Esta é a terceira espécie de peixe-gato observada em Portugal: o siluro foi detectado em 2015 e o peixe-gato-negro em 2002, ambos no rio Tejo. “Com mais esta espécie confirmada, o número de espécies exóticas de peixes no rio Guadiana sobe para 11, igualando o número de espécies nativas [de peixes] presentes nesse rio”, frisa um comunicado sobre o estudo. “No Guadiana existem grandes ameaças”, alerta Filipe Banha, dizendo que podemos perder algumas espécies que só existem neste rio, como o saramugo, que está classificado como uma espécie “em perigo” pela União Internacional para a Conservação da Natureza (IUCN, na sigla em inglês). “O ritmo de expansão e chegada de peixes exóticos a Portugal é preocupante, sendo, em média, de uma espécie nova a cada dois anos”, refere o comunicado, que salienta que a pesca desportiva é o motivo de muitas introduções.
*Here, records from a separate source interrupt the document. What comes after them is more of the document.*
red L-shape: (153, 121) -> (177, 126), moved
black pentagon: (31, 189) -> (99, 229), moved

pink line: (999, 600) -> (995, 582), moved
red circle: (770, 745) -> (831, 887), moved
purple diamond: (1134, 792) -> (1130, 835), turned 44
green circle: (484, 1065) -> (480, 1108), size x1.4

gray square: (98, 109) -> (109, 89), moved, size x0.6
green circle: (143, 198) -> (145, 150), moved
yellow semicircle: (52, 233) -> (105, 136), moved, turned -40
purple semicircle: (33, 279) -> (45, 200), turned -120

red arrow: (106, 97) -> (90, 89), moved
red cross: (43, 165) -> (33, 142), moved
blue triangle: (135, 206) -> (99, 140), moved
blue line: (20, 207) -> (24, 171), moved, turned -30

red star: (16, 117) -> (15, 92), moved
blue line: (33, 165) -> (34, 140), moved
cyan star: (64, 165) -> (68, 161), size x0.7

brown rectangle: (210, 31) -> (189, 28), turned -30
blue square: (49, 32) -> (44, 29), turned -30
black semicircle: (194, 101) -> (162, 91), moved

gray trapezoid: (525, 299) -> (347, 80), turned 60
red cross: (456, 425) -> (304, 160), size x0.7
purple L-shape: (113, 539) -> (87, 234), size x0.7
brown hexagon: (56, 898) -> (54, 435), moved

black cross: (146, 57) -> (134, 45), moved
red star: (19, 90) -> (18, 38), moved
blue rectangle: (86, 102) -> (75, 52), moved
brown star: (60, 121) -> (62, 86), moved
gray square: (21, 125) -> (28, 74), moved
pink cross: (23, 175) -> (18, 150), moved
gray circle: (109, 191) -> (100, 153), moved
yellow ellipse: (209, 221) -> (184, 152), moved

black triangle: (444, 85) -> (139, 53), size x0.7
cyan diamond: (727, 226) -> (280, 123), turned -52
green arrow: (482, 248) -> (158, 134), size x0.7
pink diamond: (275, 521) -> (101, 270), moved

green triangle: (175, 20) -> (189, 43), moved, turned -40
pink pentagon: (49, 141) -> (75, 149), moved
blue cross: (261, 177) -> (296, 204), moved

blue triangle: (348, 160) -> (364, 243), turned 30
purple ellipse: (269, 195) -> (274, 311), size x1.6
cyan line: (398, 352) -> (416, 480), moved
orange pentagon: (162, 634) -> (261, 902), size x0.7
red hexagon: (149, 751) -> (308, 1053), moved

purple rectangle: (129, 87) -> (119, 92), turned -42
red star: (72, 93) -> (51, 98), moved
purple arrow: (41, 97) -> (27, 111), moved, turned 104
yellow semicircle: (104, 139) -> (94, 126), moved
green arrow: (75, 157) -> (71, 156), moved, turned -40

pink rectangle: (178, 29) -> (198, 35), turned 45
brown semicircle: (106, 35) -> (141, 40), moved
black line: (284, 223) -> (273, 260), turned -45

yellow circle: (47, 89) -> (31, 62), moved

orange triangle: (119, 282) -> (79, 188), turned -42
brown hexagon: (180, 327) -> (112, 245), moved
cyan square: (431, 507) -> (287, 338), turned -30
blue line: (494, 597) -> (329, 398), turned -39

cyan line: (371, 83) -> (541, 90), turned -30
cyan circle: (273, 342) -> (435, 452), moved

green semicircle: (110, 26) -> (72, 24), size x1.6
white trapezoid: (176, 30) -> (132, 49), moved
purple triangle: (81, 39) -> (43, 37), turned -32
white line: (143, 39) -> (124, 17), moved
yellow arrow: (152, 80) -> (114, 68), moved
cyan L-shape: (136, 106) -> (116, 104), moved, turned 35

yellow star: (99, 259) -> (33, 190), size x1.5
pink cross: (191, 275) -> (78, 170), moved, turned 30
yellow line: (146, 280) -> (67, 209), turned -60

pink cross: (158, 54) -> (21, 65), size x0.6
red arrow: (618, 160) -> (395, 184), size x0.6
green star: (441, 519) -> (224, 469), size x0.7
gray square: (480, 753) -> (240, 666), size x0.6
Mas este tipo de pesca também pode ser afectado, pois a chegada de novas espécies põe em perigo as tradicionais.

O próximo passo dos investigadores, no projecto científico Frisk, que quer determinar as rotas e os processos das espécies de peixes exóticas na Península Ibérica, será sensibilizar as pessoas para que se evite que esta espécie omnívora e com poucas espinhas se disperse mais e não “devore” a biodiversidade do Guadiana.